== Segment start ==
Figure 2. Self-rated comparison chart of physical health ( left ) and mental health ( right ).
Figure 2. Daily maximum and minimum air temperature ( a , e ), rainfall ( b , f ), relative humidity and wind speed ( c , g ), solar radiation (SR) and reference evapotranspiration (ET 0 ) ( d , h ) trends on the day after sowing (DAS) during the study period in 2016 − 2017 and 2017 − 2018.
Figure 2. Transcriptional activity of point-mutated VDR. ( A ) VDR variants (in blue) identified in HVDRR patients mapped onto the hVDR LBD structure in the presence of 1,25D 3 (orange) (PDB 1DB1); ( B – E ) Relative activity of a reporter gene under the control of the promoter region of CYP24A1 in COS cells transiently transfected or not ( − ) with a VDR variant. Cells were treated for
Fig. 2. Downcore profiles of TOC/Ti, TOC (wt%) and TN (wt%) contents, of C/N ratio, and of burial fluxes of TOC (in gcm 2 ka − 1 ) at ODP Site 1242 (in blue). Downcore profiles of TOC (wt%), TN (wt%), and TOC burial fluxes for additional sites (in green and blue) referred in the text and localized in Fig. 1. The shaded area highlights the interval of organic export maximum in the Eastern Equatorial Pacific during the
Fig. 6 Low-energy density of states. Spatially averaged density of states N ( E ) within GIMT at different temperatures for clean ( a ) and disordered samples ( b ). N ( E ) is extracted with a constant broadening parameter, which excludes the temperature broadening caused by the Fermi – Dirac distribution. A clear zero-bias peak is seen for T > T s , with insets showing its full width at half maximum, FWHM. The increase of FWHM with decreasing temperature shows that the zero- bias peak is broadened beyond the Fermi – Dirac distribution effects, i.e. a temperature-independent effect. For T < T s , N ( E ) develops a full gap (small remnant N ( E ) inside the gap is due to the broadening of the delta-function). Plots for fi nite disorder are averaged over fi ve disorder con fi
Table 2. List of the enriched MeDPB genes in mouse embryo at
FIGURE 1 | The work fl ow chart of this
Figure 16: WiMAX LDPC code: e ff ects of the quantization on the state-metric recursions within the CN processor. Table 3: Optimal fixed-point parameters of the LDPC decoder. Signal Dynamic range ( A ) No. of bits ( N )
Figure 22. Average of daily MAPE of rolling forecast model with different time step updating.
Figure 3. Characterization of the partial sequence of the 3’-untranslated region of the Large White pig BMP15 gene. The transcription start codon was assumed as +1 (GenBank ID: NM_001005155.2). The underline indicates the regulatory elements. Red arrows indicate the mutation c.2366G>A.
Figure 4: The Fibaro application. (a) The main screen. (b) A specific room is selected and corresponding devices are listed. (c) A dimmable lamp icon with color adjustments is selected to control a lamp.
== Segment end ==
■ **PROBLEM DETAILS**:
Each entry should be written out again exactly, with no word left out.

■ **RESULT BELOW**:
Figure 2. Self-rated comparison chart of physical health ( left ) and mental health ( right ).
Figure 2. Daily maximum and minimum air temperature ( a , e ), rainfall ( b , f ), relative humidity and wind speed ( c , g ), solar radiation (SR) and reference evapotranspiration (ET 0 ) ( d , h ) trends on the day after sowing (DAS) during the study period in 2016 − 2017 and 2017 − 2018.
Figure 2. Transcriptional activity of point-mutated VDR. ( A ) VDR variants (in blue) identified in HVDRR patients mapped onto the hVDR LBD structure in the presence of 1,25D 3 (orange) (PDB 1DB1); ( B – E ) Relative activity of a reporter gene under the control of the promoter region of CYP24A1 in COS cells transiently transfected or not ( − ) with a VDR variant. Cells were treated for
Fig. 2. Downcore profiles of TOC/Ti, TOC (wt%) and TN (wt%) contents, of C/N ratio, and of burial fluxes of TOC (in gcm 2 ka − 1 ) at ODP Site 1242 (in blue). Downcore profiles of TOC (wt%), TN (wt%), and TOC burial fluxes for additional sites (in green and blue) referred in the text and localized in Fig. 1. The shaded area highlights the interval of organic export maximum in the Eastern Equatorial Pacific during the
Fig. 6 Low-energy density of states. Spatially averaged density of states N ( E ) within GIMT at different temperatures for clean ( a ) and disordered samples ( b ). N ( E ) is extracted with a constant broadening parameter, which excludes the temperature broadening caused by the Fermi – Dirac distribution. A clear zero-bias peak is seen for T > T s , with insets showing its full width at half maximum, FWHM. The increase of FWHM with decreasing temperature shows that the zero- bias peak is broadened beyond the Fermi – Dirac distribution effects, i.e. a temperature-independent effect. For T < T s , N ( E ) develops a full gap (small remnant N ( E ) inside the gap is due to the broadening of the delta-function). Plots for fi nite disorder are averaged over fi ve disorder con fi
Table 2. List of the enriched MeDPB genes in mouse embryo at
FIGURE 1 | The work fl ow chart of this
Figure 16: WiMAX LDPC code: e ff ects of the quantization on the state-metric recursions within the CN processor. Table 3: Optimal fixed-point parameters of the LDPC decoder. Signal Dynamic range ( A ) No. of bits ( N )
Figure 22. Average of daily MAPE of rolling forecast model with different time step updating.
Figure 3. Characterization of the partial sequence of the 3’-untranslated region of the Large White pig BMP15 gene. The transcription start codon was assumed as +1 (GenBank ID: NM_001005155.2). The underline indicates the regulatory elements. Red arrows indicate the mutation c.2366G>A.
Figure 4: The Fibaro application. (a) The main screen. (b) A specific room is selected and corresponding devices are listed. (c) A dimmable lamp icon with color adjustments is selected to control a lamp.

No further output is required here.